Misinformation threat in huge US election year

For the first time in the survey’s near-20-year history, experts identified misinformation and disinformation as the most severe risk in the next two years.

That coincides with an unprecedented year for elections globally, with close to 3 billion people expected to head to the polls in 2024.

The American Psychological Association defines misinformation as “false or inaccurate information — getting the facts wrong”.

Disinformation, on the other hand, “is false information which is deliberately intended to mislead”.

Artificial intelligence (AI) has made it much easier to spread false information to influence voters, including through the use of deepfakes, according to Carolina Klint, one of the report’s authors and chief commercial officer for Europe at Marsh McLennan, a professional services firm.

Experts say misinformation and disinformation could affect elections, including in the US where former president Donald Trump is seeking another tilt at the White House. Credit: Scott Olson/Getty Images

“There’s a fear we’ll see much more of it (this year),” she told CNN.

“That could potentially (call) the elected government’s legitimacy into question, which could then in turn impact societal polarisation.”

Extreme weather events were ranked the number two short-term risk, demonstrating heightened awareness about the environment and climate change in a year plagued by rising temperatures and rampant floods and wildfires. Last year was the hottest on record.

Cyber insecurity also made it into the top five short-term risks, for the first time in a decade. It ranked number four, behind societal polarisation and ahead of interstate armed conflict.

AI has made the threat of cyber attacks “more immediate” because the technology can be used by cyber criminals to complete challenging tasks such as coding, according to Klint.

A “malicious actor doesn’t have to be that smart,” she said. “It’s broadened the opportunity for cyber criminals … it speeds up cyber attacks as well,” she noted but added that, on a more positive note, AI could also help detect malicious activity.

For the third consecutive year, concerns about the environment dominate over a 10-year time horizon. The top five long-term risks comprise extreme weather events; critical change to Earth systems; biodiversity loss and ecosystem collapse; natural resource shortages; and misinformation and disinformation.

Recession concerns

WEF managing director Saadia Zahidi said the longer-term outlook was more pessimistic overall than the previous survey, and concerns about “economic hardship” were largely to blame.

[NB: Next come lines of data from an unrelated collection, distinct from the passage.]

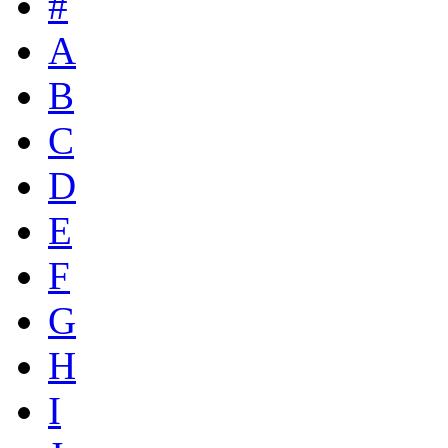
#
A
B
C
D
E
F
G
H
I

“We might be starting to contain inflation, but prices are a lot higher (than a year or two ago),” she said.

Lack of economic opportunity, persistently high inflation and an economic downturn were ranked sixth, seventh and ninth on the list of short-term risks respectively.

“Inequality is on the rise and for some people that means their living standards have started to fall,” Zahidi said.

For the first time in the survey’s near-20-year history, experts identified misinformation and disinformation
as the most severe risk in the next two years. 
Credit: AAP

She stressed, however, that the survey should not be viewed as “a crystal ball” containing “set predictions”.

“Most of these things are in the hands of decision-makers,” she said.

John Scott, head of sustainability risk at Zurich Insurance Group, which collaborated with WEF on the report, also emphasised that there was an opportunity to address these risks. “The fact is we’re all going to have to take action,” he said.

To rank the top 10 risks over the short and long term, the WEF asked respondents to estimate the likely impact of each of a list of 34 global risks on a scale from 1 (low severity) to 7 (high severity).

A simple average based on the scores selected was then calculated.

Participants were also allowed to add any other risks not on the list.